Uttarā or Anglicized as Uttaraa (उत्तरा) was the daughter of Queen Sudeshna and King Virata, at whose court the Pandavas spent a year in concealment during their exile. She was sister of Uttara, Sveta and Shanka.

Training under Brihannala
 Uttaraa learned dance under Arjuna's  training during the Pandavas' year of exile in the Matsya Kingdom. Living incognito, as required by the terms of banishment, Arjuna lived as a eunuch named Brihannala, teaching the skills that he had learned from the apsaras in heaven.

Marriage and widowhood

Once King Virata realized who Uttaraa's dance teacher was, he offered his daughter's hand to Arjuna. However, Arjuna clarified to King Virata the relationship that a teacher has with a student is like that of a parent to a child, but suggested that Uttaraa become his daughter-in-law by marrying his son Abhimanyu. 

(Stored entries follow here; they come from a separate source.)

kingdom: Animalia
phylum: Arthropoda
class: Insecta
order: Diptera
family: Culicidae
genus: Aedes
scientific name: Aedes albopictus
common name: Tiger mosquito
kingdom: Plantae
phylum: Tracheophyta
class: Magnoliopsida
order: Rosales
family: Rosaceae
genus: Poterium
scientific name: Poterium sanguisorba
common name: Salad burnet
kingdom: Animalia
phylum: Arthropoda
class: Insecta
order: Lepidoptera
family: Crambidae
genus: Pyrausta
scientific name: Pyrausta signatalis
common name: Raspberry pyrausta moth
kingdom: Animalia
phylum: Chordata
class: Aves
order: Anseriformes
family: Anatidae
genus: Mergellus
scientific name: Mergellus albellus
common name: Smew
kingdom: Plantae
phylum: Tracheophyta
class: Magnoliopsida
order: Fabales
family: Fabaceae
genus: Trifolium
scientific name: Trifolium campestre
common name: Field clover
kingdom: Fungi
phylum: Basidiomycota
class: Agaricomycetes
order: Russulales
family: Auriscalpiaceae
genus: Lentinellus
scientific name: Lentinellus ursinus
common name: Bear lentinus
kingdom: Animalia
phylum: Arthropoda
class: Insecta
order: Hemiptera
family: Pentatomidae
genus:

Uttaraa was widowed at a very young age when Abhimanyu, himself only sixteen years old, was killed in the Kurukshetra war. Overwhelmed with grief at the sight of her husband's body, she was consoled by Krishna.

Ashwatthama's attack
Towards the end of the Mahabharata war, when Uttaraa was pregnant, Ashwathama, son of Dronacharya, while trying to avenge the defeat of Duryodhana and the Kaurava army, was challenged by Arjuna. Knowing he could not win with conventional arms, Ashwatthama invoked the Brahmashira. When Arjuna fired a Brahmastra to match, Narada and Vyasa intervened, commanding both men to withdraw their weapons. While Arjuna successfully did so, Ashwatthama did not possess the required capacity.  Still consumed by the desire for vengeance, Ashwatthama decided that if he could not end the Pandavas, he would end their lineage, aiming the weapon at Uttaraa's womb, killing the unborn Parikshit.

When Uttaraa went into labour, Krishna revived the stillborn baby, and the infant was then named Parikshit, meaning 'he who has been tested'. 

Furious at the thought of a warrior turning his weapons on an unborn child, Krishna cursed  Ashwatthama to live for millennia, completely alone and burdened by diseases, repelled by the stench of his own pus.  

According to the Ashramavasika Parva, fifteen years after the war Dhritarashtra, Gandhari, Kunti, and Vidura departed for the forest. Months later, when the Pandavas sought to meet their elders, the sage Sage Vyasa was also present. Through the rishi's power, the dead were given life for a night; as day dawned, Vyasa asked all the widows who wished to join their spouses to walk into the river Ganga, and Uttaraa might have accepted the offer. 

Significantly, when the Pandavas finally renounced the world it was Subhadra, and not Uttaraa, who was entrusted to take care of the young Parikshit.